I don't like parties either, but they seem to be something of a necessary evil. Or at the very least an inevitable evil. Like I was saying to Meerkat, I think it's better to focus on the problems caused by parties rather than the parties themselves, and think about how to change the system to minimize the problems. I see the main problem with parties as being excessive partisanship, and I think that ranked voting could help with that a lot. Even if the two main parties continued to dominate I think that having significant numbers of people voting for the Libertarians or the Greens or whoever before they push the button for R or D should help to reduce the us vs them mentality and make people more open to working across party lines. I think that if coalition building were explicitly part of the process of governing - even if only a small part - it would help change the political culture.

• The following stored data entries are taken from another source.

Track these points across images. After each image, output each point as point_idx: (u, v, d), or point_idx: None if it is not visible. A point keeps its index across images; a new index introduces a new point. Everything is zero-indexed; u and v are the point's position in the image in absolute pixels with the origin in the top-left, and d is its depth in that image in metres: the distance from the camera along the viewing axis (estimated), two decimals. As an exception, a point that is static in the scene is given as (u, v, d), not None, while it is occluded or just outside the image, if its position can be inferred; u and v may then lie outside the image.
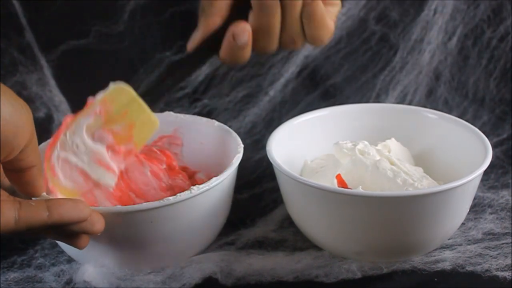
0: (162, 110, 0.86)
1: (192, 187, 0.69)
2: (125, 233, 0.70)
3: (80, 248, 0.68)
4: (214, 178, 0.71)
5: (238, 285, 0.72)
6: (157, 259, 0.73)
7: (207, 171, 0.81)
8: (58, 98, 0.96)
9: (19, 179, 0.64)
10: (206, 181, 0.71)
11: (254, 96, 1.00)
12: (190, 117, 0.84)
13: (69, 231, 0.65)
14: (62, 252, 0.77)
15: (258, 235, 0.79)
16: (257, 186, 0.87)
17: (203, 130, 0.82)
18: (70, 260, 0.76)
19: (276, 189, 0.80)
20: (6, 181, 0.67)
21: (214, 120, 0.82)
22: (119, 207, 0.68)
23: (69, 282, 0.73)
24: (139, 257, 0.72)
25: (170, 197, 0.68)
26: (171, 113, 0.84)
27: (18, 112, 0.59)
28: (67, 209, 0.63)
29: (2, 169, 0.65)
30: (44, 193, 0.67)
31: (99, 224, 0.66)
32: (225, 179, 0.72)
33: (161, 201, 0.68)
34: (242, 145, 0.77)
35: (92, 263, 0.73)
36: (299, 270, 0.73)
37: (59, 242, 0.74)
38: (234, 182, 0.76)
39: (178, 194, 0.69)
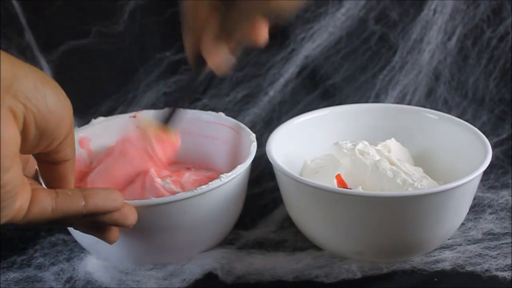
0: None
1: (220, 175, 0.71)
2: (156, 225, 0.70)
3: (110, 242, 0.68)
4: (239, 166, 0.72)
5: (238, 283, 0.72)
6: (181, 250, 0.74)
7: (219, 163, 0.83)
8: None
9: (52, 171, 0.63)
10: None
11: (254, 96, 1.01)
12: (197, 112, 0.84)
13: (101, 223, 0.65)
14: (61, 251, 0.77)
15: (259, 236, 0.79)
16: (257, 185, 0.87)
17: (211, 124, 0.83)
18: (69, 258, 0.76)
19: (275, 189, 0.80)
20: (29, 172, 0.67)
21: (221, 113, 0.83)
22: (153, 200, 0.69)
23: (69, 280, 0.73)
24: (162, 249, 0.73)
25: (203, 186, 0.69)
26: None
27: (62, 103, 0.59)
28: (101, 198, 0.63)
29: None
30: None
31: (132, 217, 0.66)
32: (247, 167, 0.74)
33: (194, 190, 0.69)
34: (253, 134, 0.78)
35: (105, 256, 0.74)
36: (299, 270, 0.73)
37: (77, 238, 0.75)
38: (249, 171, 0.77)
39: (210, 183, 0.70)
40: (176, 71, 1.01)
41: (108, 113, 0.86)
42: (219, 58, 0.70)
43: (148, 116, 0.78)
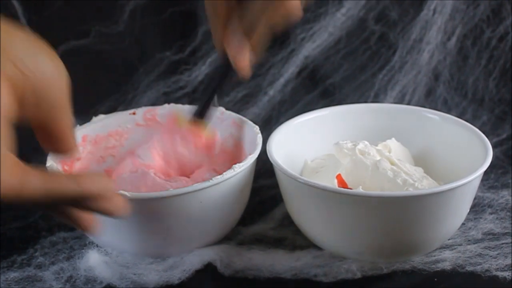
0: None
1: (234, 165, 0.72)
2: (172, 216, 0.71)
3: (90, 232, 0.65)
4: (249, 156, 0.73)
5: (236, 278, 0.72)
6: (193, 240, 0.74)
7: (221, 158, 0.83)
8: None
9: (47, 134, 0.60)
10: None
11: (254, 96, 1.01)
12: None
13: (91, 209, 0.61)
14: (61, 250, 0.77)
15: (258, 233, 0.79)
16: (255, 183, 0.87)
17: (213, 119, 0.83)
18: (69, 258, 0.76)
19: (273, 187, 0.80)
20: None
21: (221, 108, 0.84)
22: (171, 191, 0.69)
23: (69, 279, 0.73)
24: (178, 239, 0.73)
25: (218, 176, 0.70)
26: (179, 105, 0.85)
27: (58, 69, 0.56)
28: (93, 180, 0.60)
29: None
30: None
31: (121, 207, 0.62)
32: (255, 158, 0.75)
33: (210, 180, 0.70)
34: (257, 126, 0.79)
35: (118, 247, 0.75)
36: (298, 268, 0.73)
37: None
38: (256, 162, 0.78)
39: (224, 173, 0.71)
40: (176, 71, 1.01)
41: (108, 112, 0.86)
42: (244, 59, 0.72)
43: (179, 111, 0.81)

So the United States wouldn't exist if the states were all independent.
"For the contributors to this book, secession is not an issue confined to the past. They regard it as an essential remedy for the ills of today's overly large America. In this connection it is interesting to note that secession had the backing of the renowned American diplomat and historian George Kennan, who, in a manner that would have delighted Thomas Jefferson, called for America to be broken up into a number of regional commonwealths. "To begin the debate, and without being dogmatic, Kennan suggests that the Union could be divided into 'a dozen constituent republics'" (pp. 21–22).
Rethinking the American Union for the Twenty-First Century repays careful study by anyone interested in political philosophy or in American history. In their bold defiance of contemporary orthodoxy, the contributors deserve great praise."